Layer 4: SEBI overlays for capital markets
SEBI's Cybersecurity and Cyber Resilience Framework intersects DPDP primarily at the incident response and reporting layer. SEBI's framework requires reporting of cyber incidents to SEBI within defined timelines. DPDP requires reporting of personal data breaches to the Data Protection Board and to affected Data Principals. CERT-In requires reporting of certain cyber incidents to CERT-In.
Key intersections
An incident may simultaneously trigger SEBI reporting, DPDP breach notification, and CERT-In incident reporting. Each has different timelines, different recipients, different content requirements. Capital market intermediaries need a unified incident response process that classifies incidents quickly and triggers the right notifications in parallel.
Practical implementation
SEBI-regulated entities need an incident response runbook that maps incident types to required notifications (SEBI, DPDP, CERT-In, exchange, depository), with clear ownership and tested timelines. Tabletop exercises validate the runbook annually.

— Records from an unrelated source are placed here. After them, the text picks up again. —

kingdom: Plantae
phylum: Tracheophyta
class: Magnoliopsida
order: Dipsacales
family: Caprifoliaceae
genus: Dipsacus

Layer 5: CERT-In incident reporting
CERT-In's incident reporting directions apply across sectors, including BFSI, and require reporting of certain cyber incidents within tight timelines, in some cases six hours. CERT-In and DPDP breach notification are not the same thing, an incident may require CERT-In reporting without being a DPDP-reportable personal data breach, or vice versa, or both.
Practical implementation
Incident classification must distinguish between CERT-In-reportable cyber incidents, DPDP-reportable personal data breaches, and sector-regulator-reportable incidents. The classification must happen quickly because all timelines run from incident detection or awareness, not from classification completion.

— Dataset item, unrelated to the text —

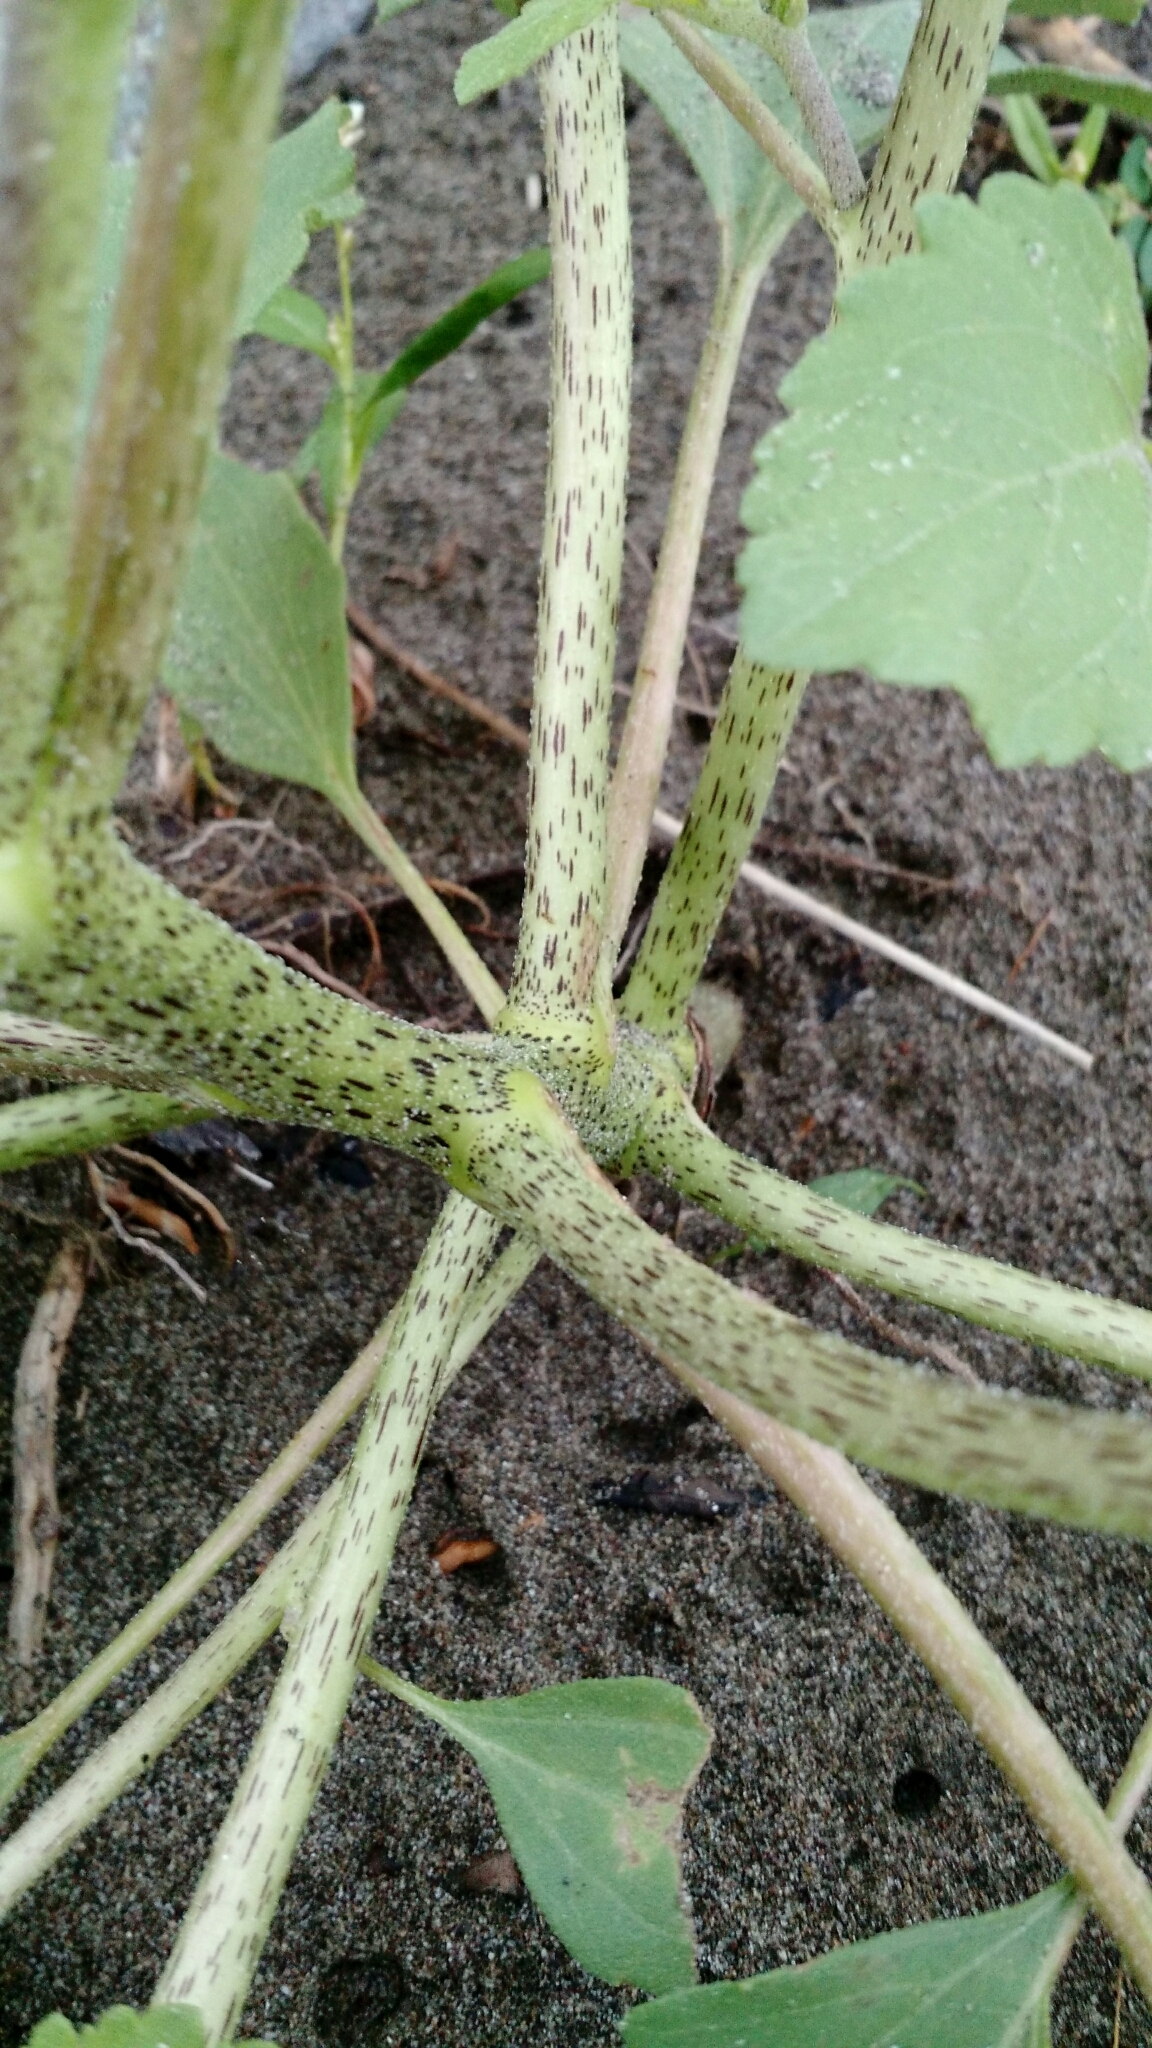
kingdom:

The unified programme model
BFSI compliance leaders running this well operate one unified programme with the following structure:
● One data governance function covering DPDP + sector-specific data handling rules
● One incident response function covering DPDP breach notification + sector-specific reporting + CERT-In reporting
● One DPO/CISO collaboration model with clear ownership boundaries and joint accountability for overlapping areas
● One vendor management function reflecting both DPDP Data Processor obligations and sector outsourcing rules
● One Data Principal/customer grievance pathway with unified SLAs satisfying the strictest applicable timeline
● One annual audit cycle covering DPDP DPIAs, RBI/IRDAI/SEBI cyber audits, and CERT-In compliance
The shift to make
Stop running DPDP, RBI/IRDAI/SEBI compliance, and CERT-In compliance as separate streams.
Start running one unified programme that satisfies all four overlays simultaneously. The architecture is more efficient, one data inventory, one consent infrastructure, one incident runbook, one DPIA process. The risk posture is stronger, overlaps are managed deliberately rather than falling through gaps. The cost is lower over time, because the duplication of effort that comes from siloed compliance teams is eliminated.
Indian BFSI organisations that build this unified posture earn a structural advantage. They move faster on AI initiatives because the governance is already in place. They navigate regulatory scrutiny better because their evidence base is unified. And they earn customer trust because their consent and data handling story is coherent, not fragmented.